(Plain-text engineering files)

########################################

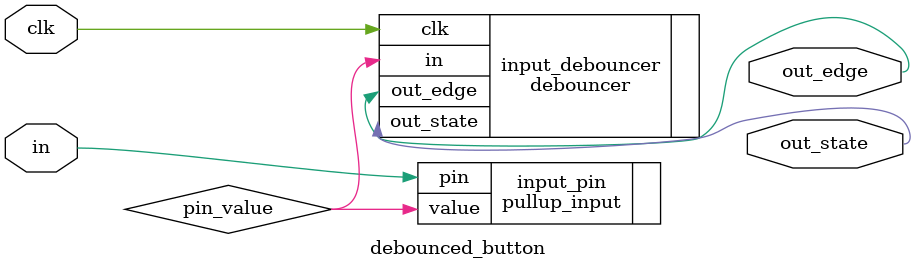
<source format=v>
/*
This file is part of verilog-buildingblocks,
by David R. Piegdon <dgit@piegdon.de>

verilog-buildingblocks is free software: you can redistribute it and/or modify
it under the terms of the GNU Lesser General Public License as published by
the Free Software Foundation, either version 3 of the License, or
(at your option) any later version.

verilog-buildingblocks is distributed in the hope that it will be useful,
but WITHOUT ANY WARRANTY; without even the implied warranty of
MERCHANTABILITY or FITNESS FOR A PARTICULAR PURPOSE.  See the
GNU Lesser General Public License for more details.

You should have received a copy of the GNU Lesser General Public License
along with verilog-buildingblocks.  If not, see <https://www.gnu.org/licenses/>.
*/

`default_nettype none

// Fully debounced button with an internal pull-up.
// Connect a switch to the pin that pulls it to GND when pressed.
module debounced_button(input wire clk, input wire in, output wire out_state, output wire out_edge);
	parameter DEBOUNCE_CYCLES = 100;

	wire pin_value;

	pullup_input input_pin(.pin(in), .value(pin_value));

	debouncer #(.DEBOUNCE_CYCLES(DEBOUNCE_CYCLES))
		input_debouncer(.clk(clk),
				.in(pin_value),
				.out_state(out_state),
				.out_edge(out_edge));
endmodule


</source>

########################################

From the records given above, reproduce all text exactly and exclude each picture.

* **Task answer**:
<source format=v>
/*
This file is part of verilog-buildingblocks,
by David R. Piegdon <dgit@piegdon.de>

verilog-buildingblocks is free software: you can redistribute it and/or modify
it under the terms of the GNU Lesser General Public License as published by
the Free Software Foundation, either version 3 of the License, or
(at your option) any later version.

verilog-buildingblocks is distributed in the hope that it will be useful,
but WITHOUT ANY WARRANTY; without even the implied warranty of
MERCHANTABILITY or FITNESS FOR A PARTICULAR PURPOSE.  See the
GNU Lesser General Public License for more details.

You should have received a copy of the GNU Lesser General Public License
along with verilog-buildingblocks.  If not, see <https://www.gnu.org/licenses/>.
*/

`default_nettype none

// Fully debounced button with an internal pull-up.
// Connect a switch to the pin that pulls it to GND when pressed.
module debounced_button(input wire clk, input wire in, output wire out_state, output wire out_edge);
	parameter DEBOUNCE_CYCLES = 100;

	wire pin_value;

	pullup_input input_pin(.pin(in), .value(pin_value));

	debouncer #(.DEBOUNCE_CYCLES(DEBOUNCE_CYCLES))
		input_debouncer(.clk(clk),
				.in(pin_value),
				.out_state(out_state),
				.out_edge(out_edge));
endmodule


</source>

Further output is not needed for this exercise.